▸ **Task item**
Return only the final portion of the entries: the line with "の内容や掲載画像等に問題がございましたら、各権利所" and every line after it, each one exact.
Raw data: Begin
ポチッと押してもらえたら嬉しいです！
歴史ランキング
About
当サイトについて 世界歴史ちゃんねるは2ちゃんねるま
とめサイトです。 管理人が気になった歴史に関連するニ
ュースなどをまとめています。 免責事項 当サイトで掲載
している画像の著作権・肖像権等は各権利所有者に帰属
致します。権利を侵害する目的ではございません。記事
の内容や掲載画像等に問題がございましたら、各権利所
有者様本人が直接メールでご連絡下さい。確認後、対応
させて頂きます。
Raw data: End
▸ **Answer**
の内容や掲載画像等に問題がございましたら、各権利所
有者様本人が直接メールでご連絡下さい。確認後、対応
させて頂きます。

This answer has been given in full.